Published online Jul 15, 2022. doi: 10.4239/wjd.v13.i7.498
Peer-review started: February 1, 2022
First decision: April 18, 2022
Revised: April 19, 2022
Accepted: June 24, 2022
Article in press: June 24, 2022
Published online: July 15, 2022
Processing time: 159 Days and 14.7 Hours
In the glomeruli, mesangial cells produce mesangial matrix while podocytes wrap glomerular capillaries with cellular extensions named foot processes and tether the glomerular basement membrane (GBM). The turnover of the mature GBM and the ability of adult podocytes to repair injured GBM are unclear. The actin cytoskeleton is a major cytoplasmic component of podocyte foot processes and links the cell to the GBM. Predominant components of the normal glomerular extracellular matrix (ECM) include glycosaminoglycans, proteoglycans, laminins, fibronectin-1, and several types of collagen. In patients with diabetes, multiorgan composition of extracellular tissues is anomalous, including the kidney, so that the constitution and arrangement of glomerular ECM is profoundly altered. In patients with diabetic kidney disease (DKD), the global quantity of glomerular ECM is increased. The level of sulfated proteoglycans is reduced while hyaluronic acid is augmented, compared to control subjects. The concentration of mesangial fibronectin-1 varies depending on the stage of DKD. Mesangial type III collagen is abundant in patients with DKD, unlike normal kidneys. The amount of type V and type VI collagens is higher in DKD and increases with the progression of the disease. The GBM contains lower amount of type IV collagen in DKD compared to normal tissue. Further, genetic variants in the α3 chain of type IV collagen may modulate susceptibility to DKD and end-stage kidney disease. Human cellular models of glomerular cells, analyses of human glomerular proteome, and improved microscopy procedures have been developed to investigate the molecular composition and organization of the human glomerular ECM.
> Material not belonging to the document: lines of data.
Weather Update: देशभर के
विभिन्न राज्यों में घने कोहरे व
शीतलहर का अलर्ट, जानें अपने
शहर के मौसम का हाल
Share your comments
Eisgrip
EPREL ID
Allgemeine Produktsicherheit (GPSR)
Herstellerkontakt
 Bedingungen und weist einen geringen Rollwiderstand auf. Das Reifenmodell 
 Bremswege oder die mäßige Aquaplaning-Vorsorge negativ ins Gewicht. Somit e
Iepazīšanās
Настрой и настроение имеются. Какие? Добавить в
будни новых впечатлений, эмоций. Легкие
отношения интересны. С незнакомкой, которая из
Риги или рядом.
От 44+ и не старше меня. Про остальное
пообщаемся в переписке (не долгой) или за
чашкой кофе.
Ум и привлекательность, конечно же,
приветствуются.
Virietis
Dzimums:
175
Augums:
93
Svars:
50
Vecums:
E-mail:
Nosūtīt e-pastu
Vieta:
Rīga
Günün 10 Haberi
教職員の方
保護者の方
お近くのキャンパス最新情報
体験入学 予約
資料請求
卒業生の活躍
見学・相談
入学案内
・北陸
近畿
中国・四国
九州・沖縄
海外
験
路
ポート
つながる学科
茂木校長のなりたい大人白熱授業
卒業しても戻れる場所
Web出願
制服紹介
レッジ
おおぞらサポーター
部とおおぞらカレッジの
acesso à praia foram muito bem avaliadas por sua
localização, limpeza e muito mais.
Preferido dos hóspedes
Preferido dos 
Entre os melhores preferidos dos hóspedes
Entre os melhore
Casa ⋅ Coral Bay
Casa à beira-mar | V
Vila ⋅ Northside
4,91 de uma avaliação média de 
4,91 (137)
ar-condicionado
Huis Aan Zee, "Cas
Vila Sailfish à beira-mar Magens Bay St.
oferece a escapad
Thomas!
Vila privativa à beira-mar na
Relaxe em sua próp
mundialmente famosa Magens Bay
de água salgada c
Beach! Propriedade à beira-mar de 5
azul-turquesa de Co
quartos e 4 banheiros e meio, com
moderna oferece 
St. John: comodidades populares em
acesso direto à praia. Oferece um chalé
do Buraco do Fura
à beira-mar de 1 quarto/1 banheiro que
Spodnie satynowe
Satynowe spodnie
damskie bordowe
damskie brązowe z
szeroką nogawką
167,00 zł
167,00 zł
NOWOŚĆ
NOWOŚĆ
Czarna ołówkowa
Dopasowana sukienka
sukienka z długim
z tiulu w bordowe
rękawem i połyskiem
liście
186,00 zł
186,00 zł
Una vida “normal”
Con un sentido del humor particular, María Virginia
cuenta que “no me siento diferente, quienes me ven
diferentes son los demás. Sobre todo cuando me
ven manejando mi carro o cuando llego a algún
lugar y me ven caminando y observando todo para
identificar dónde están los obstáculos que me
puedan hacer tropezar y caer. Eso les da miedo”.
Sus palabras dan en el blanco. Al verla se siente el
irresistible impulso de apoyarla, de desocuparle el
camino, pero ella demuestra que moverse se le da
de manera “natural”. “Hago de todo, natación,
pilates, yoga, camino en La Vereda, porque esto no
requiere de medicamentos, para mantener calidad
Core Tip: Diabetic kidney disease is associated with profound disturbance in glomerular extracellular matrix (ECM). Understanding the mechanisms that regulate glomerular ECM synthesis and repair may contribute to design therapeutic strategies that improve clinical outcomes. The cytoskeleton inside the foot processes of podocytes is connected to the glomerular basement membrane (GBM) via associated proteins. There is a reciprocal interaction between the cellular cytoskeleton and the extracellular tissue that contribute to regulate ECM composition. Loss of anchor points in the GBM may lead to podocyte detachment. Likewise, alterations in the podocyte cytoskeleton may unfasten the cell and impair the filtration barrier.